Consider this once-mighty American way replaced with these fabulous imports:
The service economy, providing low-wage work for the masses because better choices are few: Wal-Mart jobs, Home Depot jobs, Amazon warehouse jobs, Omni Hotels and Resorts mop and laundry jobs, Whole Food jobs, or what few will be left after the recent sellout;
The information economy, flooding the ill-educated with delusions of fakery and alternate denials;
The gig economy: house-sitting jobs, taxi cab jobs and other “rugged individualism” jobs;
The bingo economy, e.g., Bethlehem Steel paved over for a spectacular casino parking lot;
The gun economy, comforting America with more guns than jobs so you can pay your rent with an Uzi;
The prison and deportation economy, providing America with state, federal and privatized jobs with paid vacations, paid health care, paid pensions, like in the good old industrial days.

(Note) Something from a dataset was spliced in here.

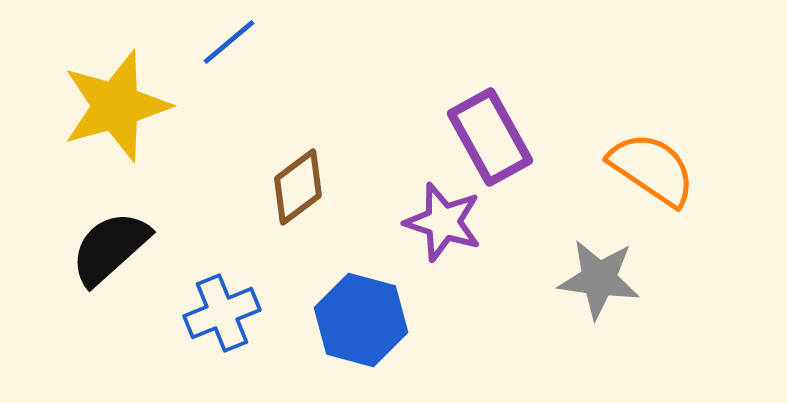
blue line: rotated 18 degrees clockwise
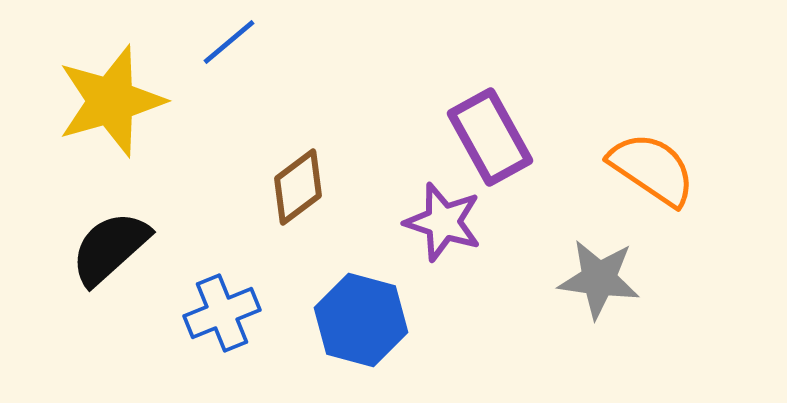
yellow star: moved 5 px left, 5 px up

Political myopia is a peculiar national civil disease, seemingly reoccurring roughly once per decade: 1954 — first McCarthy House Un-American Activities Committee hearings; 1962 — first U.S. combat mission in Vietnam; 1972-74 — Watergate; 1980-1990s — America rids itself of its industrial manufacturing economy; 2003 — U.S. invasion of Iraq; 2013 — Supreme Court suspends significant clauses of the Voting Rights Act.
I have lived through all of these. And in 2017, this feverish delirium is higher than it has been in my lifetime.